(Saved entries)
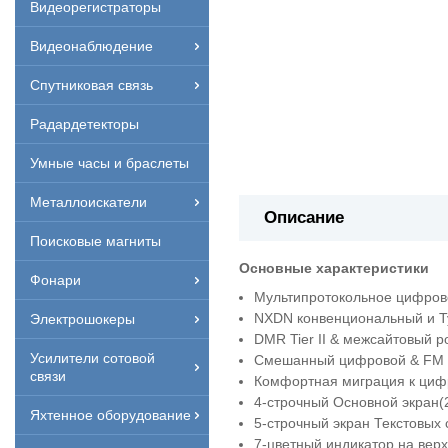
Видеорегистраторы
Видеонаблюдение
Спутниковая связь
Радардетекторы
Умные часы и браслеты
Металлоискатели
Описание
Поисковые магниты
Основные характеристики
Фонари
Мультипротокольное цифров
NXDN конвенциональный и T
Электрошокеры
DMR Tier II & межсайтовый р
Усилители сотовой
Смешанный цифровой & FM 
связи
Комфортная миграция к циф
4-строчный Основной экран(2
Яхтенное оборудование
5-строчный экран Текстовых 
7-цветный индикатор на вер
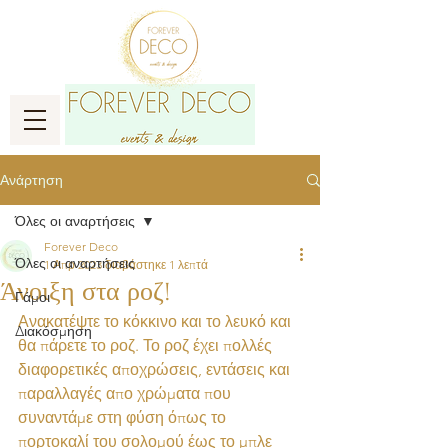
Ανάρτηση
Όλες οι αναρτήσεις
Forever Deco
Όλες οι αναρτήσεις
1 Απρ 2023
διαβάστηκε 1 λεπτά
Άνοιξη στα ροζ!
Γάμοι
Ανακατέψτε το κόκκινο και το λευκό και 
Διακόσμηση
θα πάρετε το ροζ. Το ροζ έχει πολλές 
διαφορετικές αποχρώσεις, εντάσεις και 
παραλλαγές απο χρώματα που 
συναντάμε στη φύση όπως το 
πορτοκαλί του σολομού έως το μπλε 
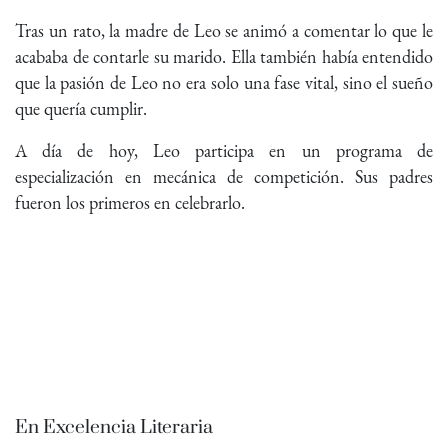
Tras un rato, la madre de Leo se animó a comentar lo que le
acababa de contarle su marido. Ella también había entendido
que la pasión de Leo no era solo una fase vital, sino el sueño
que quería cumplir.
A día de hoy, Leo participa en un programa de
especialización en mecánica de competición. Sus padres
fueron los primeros en celebrarlo.
En Excelencia Literaria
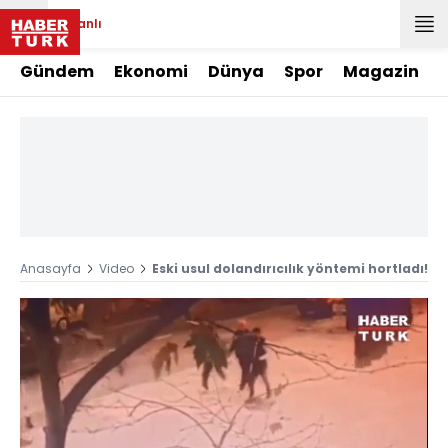
Canlı
Gündem
Ekonomi
Dünya
Spor
Magazin
Anasayfa
Video
Eski usul dolandırıcılık yöntemi hortladı!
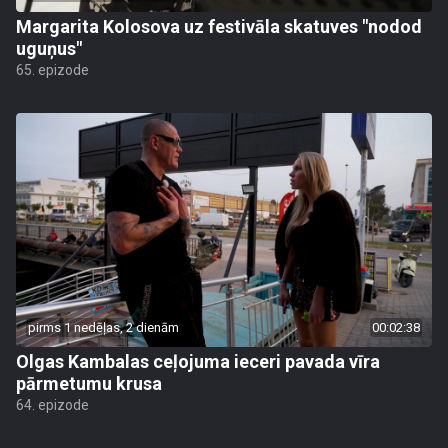
Margarita Kolosova uz festivāla skatuves "nodod
uguņus"
65. epizode
pirms 1 nedēļas, 2 dienām
00:02:38
Olgas Kambalas ceļojuma ieceri pavada vīra
pārmetumu krusa
64. epizode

→ DIRECTIONS FOR THIS TASK: Please set down every line of the data above precisely, dropping the images.

→ WRITTEN SOLUTION:
Видеорегистраторы
Видеонаблюдение
Спутниковая связь
Радардетекторы
Умные часы и браслеты
Металлоискатели
Описание
Поисковые магниты
Основные характеристики
Фонари
Мультипротокольное цифров
NXDN конвенциональный и T
Электрошокеры
DMR Tier II & межсайтовый р
Усилители сотовой
Смешанный цифровой & FM 
связи
Комфортная миграция к циф
4-строчный Основной экран(2
Яхтенное оборудование
5-строчный экран Текстовых 
7-цветный индикатор на вер
Ανάρτηση
Όλες οι αναρτήσεις
Forever Deco
Όλες οι αναρτήσεις
1 Απρ 2023
διαβάστηκε 1 λεπτά
Άνοιξη στα ροζ!
Γάμοι
Ανακατέψτε το κόκκινο και το λευκό και 
Διακόσμηση
θα πάρετε το ροζ. Το ροζ έχει πολλές 
διαφορετικές αποχρώσεις, εντάσεις και 
παραλλαγές απο χρώματα που 
συναντάμε στη φύση όπως το 
πορτοκαλί του σολομού έως το μπλε 
Tras un rato, la madre de Leo se animó a comentar lo que le
acababa de contarle su marido. Ella también había entendido
que la pasión de Leo no era solo una fase vital, sino el sueño
que quería cumplir.
A día de hoy, Leo participa en un programa de
especialización en mecánica de competición. Sus padres
fueron los primeros en celebrarlo.
En Excelencia Literaria
Canlı
Gündem
Ekonomi
Dünya
Spor
Magazin
Anasayfa
Video
Eski usul dolandırıcılık yöntemi hortladı!
Margarita Kolosova uz festivāla skatuves "nodod
uguņus"
65. epizode
pirms 1 nedēļas, 2 dienām
00:02:38
Olgas Kambalas ceļojuma ieceri pavada vīra
pārmetumu krusa
64. epizode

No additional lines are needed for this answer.